- Villaggio Coppola Location of Villaggio Coppola in Italy
- Coordinates: 40°58′26.22″N 13°59′25.68″E﻿ / ﻿40.9739500°N 13.9904667°E
- Country: Italy
- Region: Campania
- Province: Caserta (CE)
- Comune: Castel Volturno
- Elevation: 5 m (16 ft)
- Time zone: UTC+1 (CET)
- • Summer (DST): UTC+2 (CEST)
- Postal code: 81030
- Dialing code: (+39) 081

= Villaggio Coppola =

Settlement in Campania, Italy

Villaggio Coppola (also known as Pinetamare) is a settlement in the Italian region of Campania, administratively a frazione of Castel Volturno. It has been accused of being built without the appropriate entitlements.

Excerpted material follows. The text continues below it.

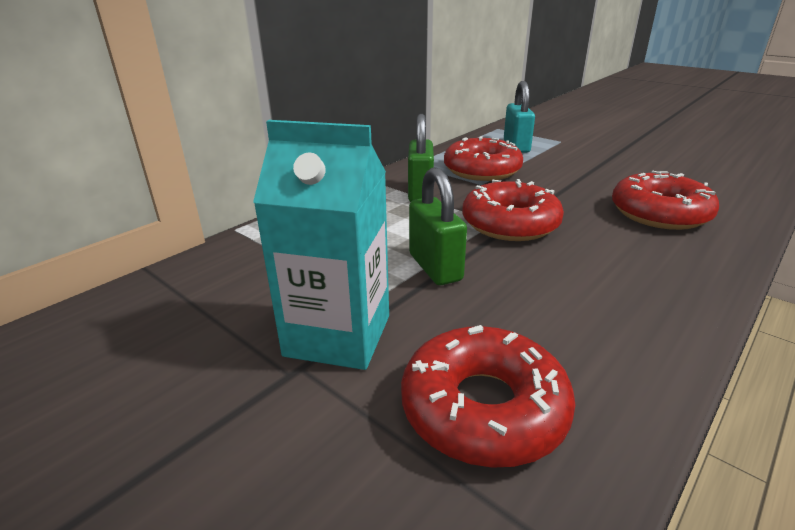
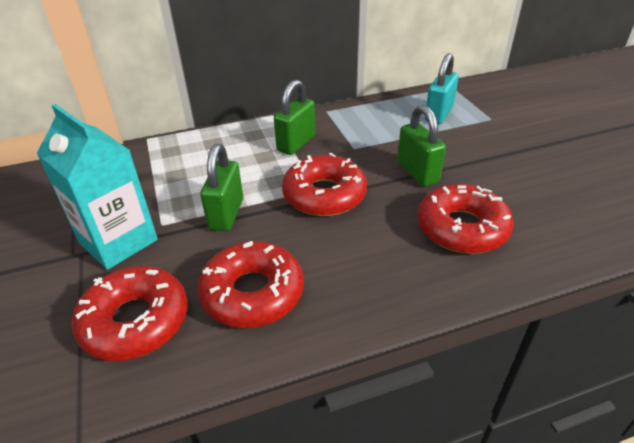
camera: 30 degrees right, 10 degrees up
(482, 170) = (373, 133): red donut -> red donut (252, 293)
(563, 187) = (417, 172): none -> green padlock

The lawsuits, which started in the 1960s, were resolved in 2005 with a settlement.

== History ==
=== Construction ===
Villaggio Coppola is located along the Via Domiziana, beside the Tyrrhenian Sea between Castel Volturno and Naples. The village was built in the 1960s with the aim of creating a multipurpose seaside resort by the Coppola brothers, Vincenzo and Cristoforo Coppola, originally from Casal di Principe.

The first phase of construction began with the houses overlooking the sea, the shopping center, the access roads to the village and all the internal streets, sewage, electric network and a water treatment plant, the only one existing at that time on the Domitian coast.

The construction of tertiary and quaternary service infrastructure was completed in a second phase. The infrastructure included elementary, middle and high schools, police and carabinieri station, church, bank, pharmacy, cinema, discos, hotel.

=== Accusations of Illegal Development ===
All the developments carried out within the Village of Pinetamare, including the towers, were made with permits issued in the 1960s before the Law Galasso on landscape constraints was approved. In 1965, a series of legal disputes on entitlements began. The disputes implicate construction sites covering less than 5% of the area of the entire village.
The construction permits for the 8 towers were revoked by the mayor of Castel Volturno, for defect of procedure (“difetto di procedura”). The Construction company Coppola Pinetamare appealed to the Council of State. The Council ruled in favor of Coppola Pinetamare and canceled the mayor’s act. The construction of the 8 towers was completed and the same towers were leased for 20 years to the U.S. Navy to accommodate the families of the American military of the Allied Joint Force Command Naples.

=== The Earthquakes of 1980s and Subsequent Crisis ===
Campania suffered several natural disasters: a first bradyseism in 1978, the 1980 Irpinia earthquake and a second bradyseism in 1983. These events dramatically highlighted the structural deficiencies in the construction of the Campania Region. A temporary solution was found in Pinetamare. From 1978 to 1988 more than 5000 displaced people were housed in its structures. The Government’s requisition of private housing units to accommodate earthquake victims quickly led to the degradation of the territory. A rapid private sell-off followed, causing a decline of values, loss of core residents and businesses, and subsequent increase in crime.

=== The End of 1990s and Rehabilitation ===
The issue regarding the legality of the construction of the Village dragged on for several decades. In 1998, an Extraordinary Commissioner was appointed to define a settlement agreement. In February 1999, a first document was signed, testifying the will to define in a settlement all the disputes in progress. In April 2001, the “Consorzio Rinascita” was constituted. In May 2001, by the signing of the Memorandum of Understanding with the Campania Region, the province of Caserta, the municipalities of Castel Volturno and Villa Literno, agreed to the realization of an articulated Plan of Rehabilitation, which included an environmental cleanup and socio-economic revival of the Domitian Coast. Between May 2001 and April 2003, the eight skyscrapers on the seashore were demolished as part of the Settlement.

On August 1, 2003, the Campania Region, the province of Caserta, the Municipality of Castel Volturno, the Municipality of Villa Literno, Consorzio Rinascita and Fontana Bleu S.p.A. signed a program agreement approving "The Redevelopment Plan for the eco-environmental rehabilitation and socio-economic revitalization for the Pinetamare locality of Castel Volturno and adjacent

Since 2017, the area is being revitalized under the leadership of the Consorzio Rinascita: a consortium of local private entities.